Coco Martin displaying his English proficiency…
“Alam mo kung bakit di kita pinapansin? Kasi di kita maintindihan Ingles ka ng Ingles.”
4. Speaking of Coco, I was happy to see that he has improved a lot as a comedian. His best moments were those where he wasn’t even trying (twerking like a hot mess, taking advantage of his lisp by saying things like Elith Thupher Thecreth Thask Force, or making a fist by instinct when Vice tried to kiss him). Maybe it was time for him to rest from all the heavy drama and explore his rom-com leading man potential instead.
5. Not all of the jokes worked but those that did were just hilarious. Inasmuch as I really enjoyed that Hold On car sequence, I probably laughed the loudest in that whole Japanese restaurant fishpond scene.
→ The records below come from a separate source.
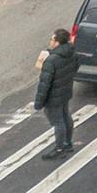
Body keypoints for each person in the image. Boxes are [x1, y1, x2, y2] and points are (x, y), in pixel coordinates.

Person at [33, 27, 79, 159]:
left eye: (52, 39)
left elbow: (44, 84)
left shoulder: (51, 61)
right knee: (66, 116)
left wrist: (38, 103)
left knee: (58, 122)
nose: (50, 42)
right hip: (65, 91)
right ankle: (67, 143)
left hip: (53, 96)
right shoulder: (72, 53)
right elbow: (75, 67)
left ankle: (59, 148)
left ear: (57, 42)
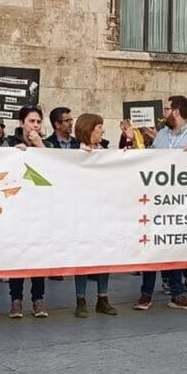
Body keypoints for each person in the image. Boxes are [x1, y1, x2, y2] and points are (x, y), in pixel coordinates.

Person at [135, 96, 187, 312]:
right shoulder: (161, 136)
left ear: (176, 111)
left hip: (180, 202)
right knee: (151, 247)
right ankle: (145, 293)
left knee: (175, 247)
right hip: (158, 200)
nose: (163, 113)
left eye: (166, 109)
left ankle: (177, 293)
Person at [72, 114, 117, 317]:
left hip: (104, 211)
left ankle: (103, 297)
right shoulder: (73, 153)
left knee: (104, 253)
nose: (102, 131)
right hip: (82, 212)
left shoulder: (105, 153)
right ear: (88, 129)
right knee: (82, 256)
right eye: (99, 127)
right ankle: (80, 299)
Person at [7, 104, 48, 317]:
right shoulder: (9, 143)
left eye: (38, 122)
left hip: (39, 209)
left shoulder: (46, 145)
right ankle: (16, 300)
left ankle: (38, 300)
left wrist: (39, 145)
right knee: (18, 255)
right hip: (16, 208)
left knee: (37, 255)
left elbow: (55, 167)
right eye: (31, 121)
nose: (35, 125)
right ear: (22, 123)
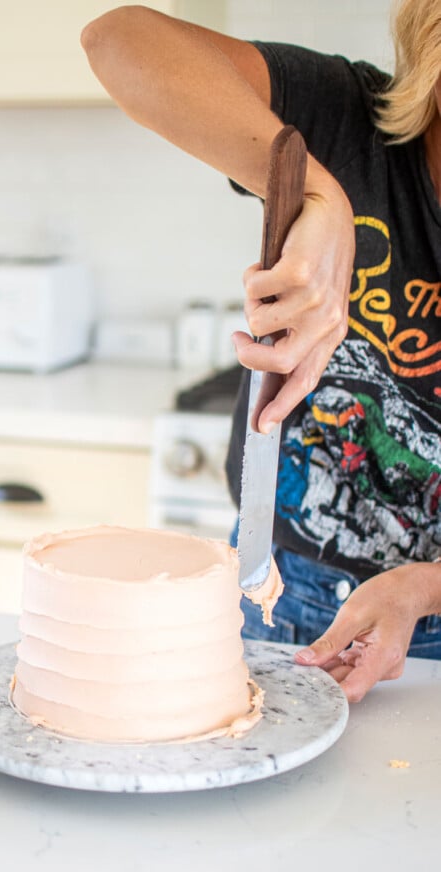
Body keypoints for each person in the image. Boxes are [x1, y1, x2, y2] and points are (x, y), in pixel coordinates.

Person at [81, 1, 441, 702]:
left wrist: (422, 588)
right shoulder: (347, 121)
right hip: (279, 588)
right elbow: (119, 41)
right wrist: (316, 191)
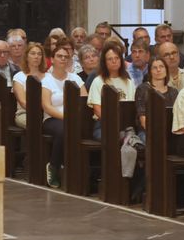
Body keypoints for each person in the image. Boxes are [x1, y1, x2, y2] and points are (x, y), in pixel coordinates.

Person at [40, 38, 87, 189]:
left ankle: (76, 169)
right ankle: (54, 166)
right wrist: (68, 117)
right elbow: (47, 106)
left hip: (74, 118)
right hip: (52, 119)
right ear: (52, 59)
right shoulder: (46, 80)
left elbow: (84, 99)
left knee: (82, 129)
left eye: (66, 57)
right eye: (59, 56)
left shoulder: (75, 78)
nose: (63, 59)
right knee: (64, 129)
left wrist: (76, 116)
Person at [87, 43, 135, 139]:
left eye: (117, 58)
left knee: (131, 138)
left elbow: (132, 107)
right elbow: (97, 109)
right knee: (114, 137)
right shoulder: (98, 81)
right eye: (110, 59)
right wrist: (113, 123)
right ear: (104, 62)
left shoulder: (128, 82)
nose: (114, 61)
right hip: (103, 125)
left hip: (125, 125)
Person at [12, 42, 47, 128]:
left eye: (39, 54)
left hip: (47, 113)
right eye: (33, 53)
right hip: (25, 113)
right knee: (34, 123)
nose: (36, 56)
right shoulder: (19, 76)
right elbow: (23, 102)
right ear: (26, 57)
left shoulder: (49, 76)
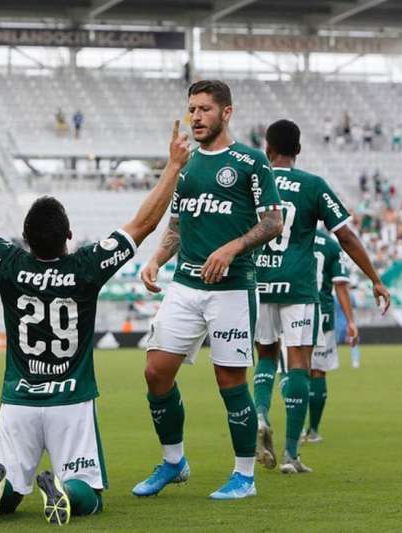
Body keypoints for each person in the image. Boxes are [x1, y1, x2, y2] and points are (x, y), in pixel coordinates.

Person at [0, 116, 188, 525]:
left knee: (10, 495)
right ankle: (62, 488)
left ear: (24, 236)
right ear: (68, 235)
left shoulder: (8, 262)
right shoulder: (87, 267)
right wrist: (174, 167)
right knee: (88, 493)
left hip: (18, 401)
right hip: (70, 401)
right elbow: (142, 226)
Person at [133, 80, 283, 501]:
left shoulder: (251, 162)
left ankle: (244, 477)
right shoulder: (188, 166)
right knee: (155, 372)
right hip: (185, 285)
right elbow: (178, 223)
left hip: (233, 289)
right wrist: (156, 259)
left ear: (227, 113)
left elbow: (274, 223)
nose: (195, 117)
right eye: (192, 109)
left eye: (204, 109)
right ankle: (174, 462)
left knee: (230, 380)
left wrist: (233, 248)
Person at [252, 120, 390, 474]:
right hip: (298, 286)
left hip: (260, 282)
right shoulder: (313, 185)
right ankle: (290, 456)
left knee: (266, 355)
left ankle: (260, 414)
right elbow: (345, 235)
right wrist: (374, 278)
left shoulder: (254, 181)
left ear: (267, 149)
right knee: (299, 362)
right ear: (298, 150)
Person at [303, 229, 359, 443]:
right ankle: (313, 430)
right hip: (322, 315)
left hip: (291, 308)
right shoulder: (331, 244)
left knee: (293, 370)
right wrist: (351, 321)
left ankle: (294, 429)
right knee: (318, 371)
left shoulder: (295, 237)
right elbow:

I mean seriously, what was the most embarrassing thing you had done in an upscale resto? Had you ever chewed on the compressed table napkin? Mistook the bowl of water for hand washing as soup? Spill!
6. The JaDine romance (similar to AlDub’s in My Bebe Love) was completely disposable. Although Nadine Lustre was really game, the tandem’s love story was obviously just included to pull in the teen audience (and the love team’s ginormous fan base). All was forgiven though because James Reid bared his abs.
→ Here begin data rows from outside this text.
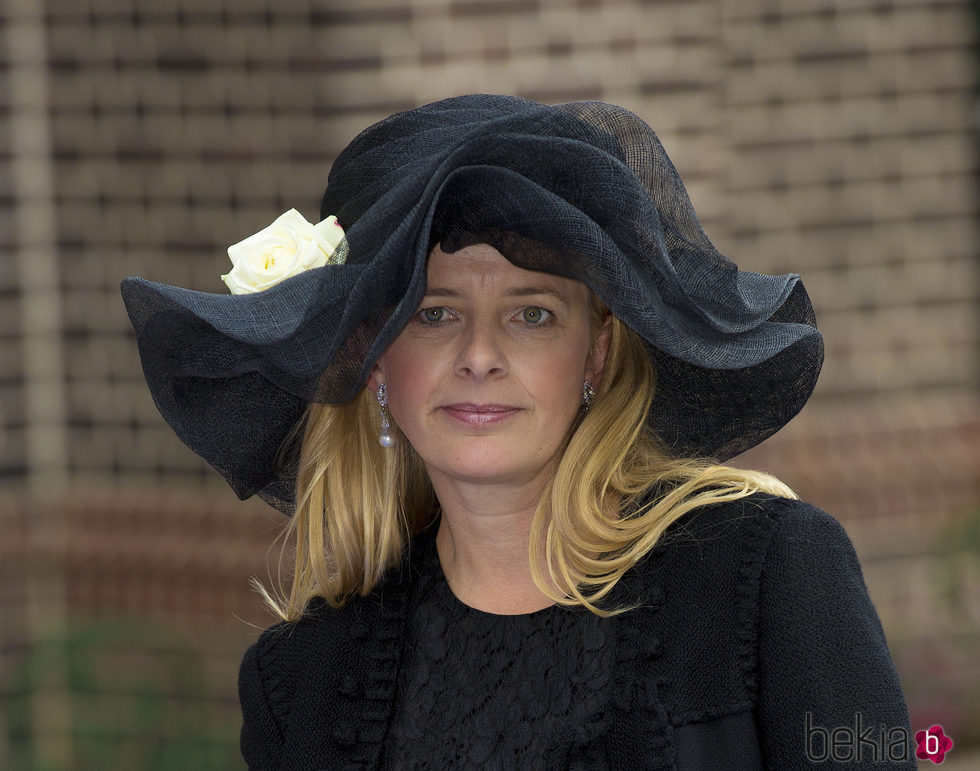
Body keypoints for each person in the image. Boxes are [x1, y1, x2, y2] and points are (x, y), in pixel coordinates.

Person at [122, 94, 914, 769]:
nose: (479, 357)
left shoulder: (770, 575)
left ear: (596, 351)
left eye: (531, 313)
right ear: (370, 356)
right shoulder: (302, 681)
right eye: (434, 314)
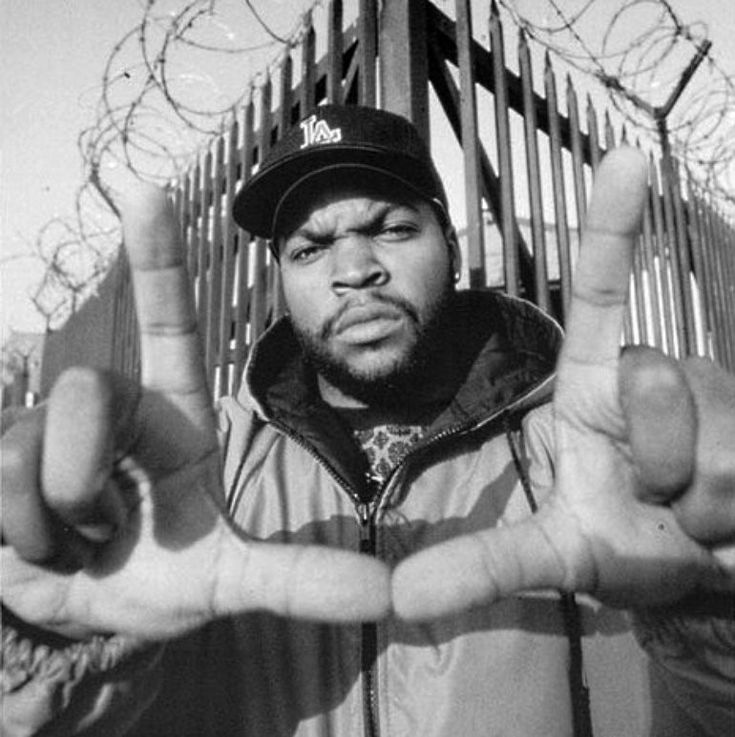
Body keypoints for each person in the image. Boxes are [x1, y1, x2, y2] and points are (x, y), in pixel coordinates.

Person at [1, 104, 733, 737]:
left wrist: (709, 615)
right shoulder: (199, 480)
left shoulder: (592, 461)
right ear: (281, 279)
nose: (354, 269)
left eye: (390, 229)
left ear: (448, 241)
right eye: (311, 247)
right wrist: (58, 644)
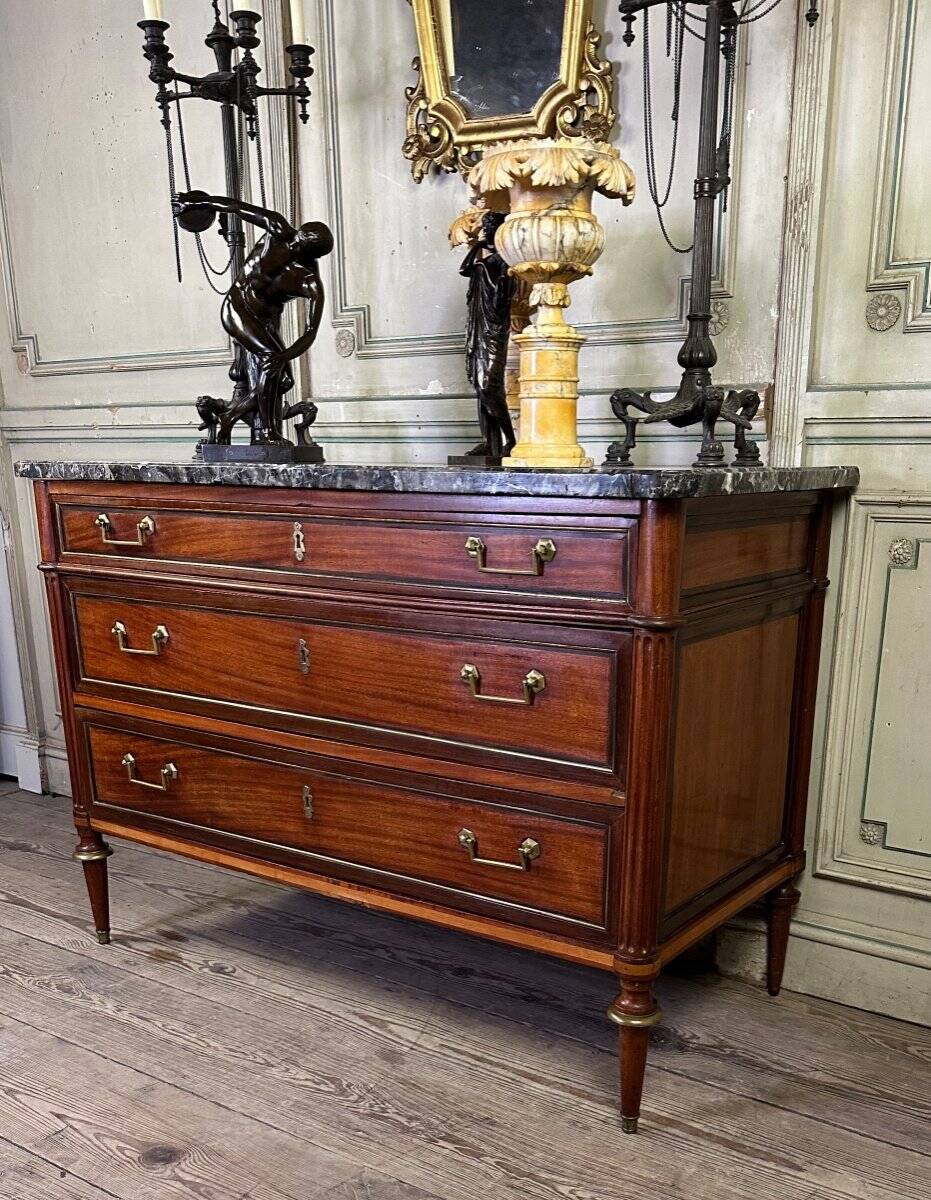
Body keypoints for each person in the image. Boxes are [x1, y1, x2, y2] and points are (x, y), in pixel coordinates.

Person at [174, 191, 333, 445]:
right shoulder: (279, 228)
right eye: (295, 240)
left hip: (264, 322)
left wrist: (285, 355)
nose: (292, 246)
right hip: (237, 306)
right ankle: (269, 433)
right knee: (271, 362)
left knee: (284, 380)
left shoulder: (310, 281)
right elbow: (236, 207)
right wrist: (196, 203)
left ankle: (229, 417)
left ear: (311, 254)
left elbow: (311, 332)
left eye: (299, 248)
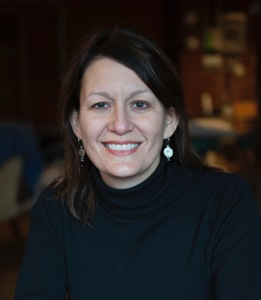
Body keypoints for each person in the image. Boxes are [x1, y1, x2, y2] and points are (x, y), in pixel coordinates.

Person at [14, 27, 261, 300]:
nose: (120, 125)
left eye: (140, 104)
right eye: (100, 105)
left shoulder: (225, 201)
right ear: (76, 125)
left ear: (169, 121)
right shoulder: (55, 210)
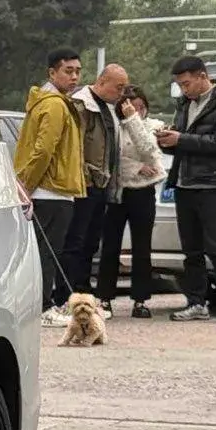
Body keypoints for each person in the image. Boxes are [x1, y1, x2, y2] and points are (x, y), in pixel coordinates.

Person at [157, 56, 216, 324]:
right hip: (184, 183)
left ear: (202, 76)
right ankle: (196, 302)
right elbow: (183, 142)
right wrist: (166, 140)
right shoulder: (184, 105)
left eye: (186, 84)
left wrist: (181, 139)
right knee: (191, 250)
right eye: (179, 85)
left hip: (212, 183)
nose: (183, 90)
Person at [13, 48, 86, 325]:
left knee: (44, 251)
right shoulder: (55, 104)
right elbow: (44, 150)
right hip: (50, 191)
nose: (75, 76)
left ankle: (41, 305)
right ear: (52, 72)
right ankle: (43, 307)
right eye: (68, 71)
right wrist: (26, 186)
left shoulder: (51, 102)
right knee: (46, 252)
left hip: (51, 190)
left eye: (78, 71)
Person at [64, 63, 128, 312]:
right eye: (118, 87)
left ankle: (84, 292)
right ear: (102, 82)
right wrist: (86, 173)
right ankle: (70, 292)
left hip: (103, 185)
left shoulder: (109, 108)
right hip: (84, 184)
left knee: (92, 242)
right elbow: (75, 145)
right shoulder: (82, 105)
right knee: (77, 241)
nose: (121, 93)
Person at [98, 84, 165, 317]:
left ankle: (141, 300)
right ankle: (104, 298)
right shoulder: (114, 128)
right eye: (130, 107)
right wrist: (136, 166)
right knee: (110, 247)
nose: (136, 111)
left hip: (143, 193)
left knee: (141, 247)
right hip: (117, 191)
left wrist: (133, 120)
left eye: (140, 107)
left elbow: (150, 152)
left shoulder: (152, 126)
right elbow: (113, 161)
7. Further proof that Jacky Woo was the only available actor that can play Japanese characters in local cinema.
8. If you were keeping track of Deramas’ fascination with videogames, here was a rundown:
Praybeyt Benjamin 1 – Angry Birds
Praybeyt Benjamin 2 – Plants vs. Zombies and Dota
Beauty and the Bestie – Fruit Ninja
What else did I miss?
9. I felt bad that Miss International 2013 Bea Rose Santiago had to fart during the beauty pageant. Definitely not something fit for a queen. And speaking of queens, Vice Ganda’s got legs for days, no?
10. In one scene, I watched in horror as Nadine paraded onscreen wearing a horrible off-shoulder yellow blouse and pleated grey skirt combo. In a hospital. The fact that Vice made a brutal joke about it made me love him even more. Grabe sya oh!!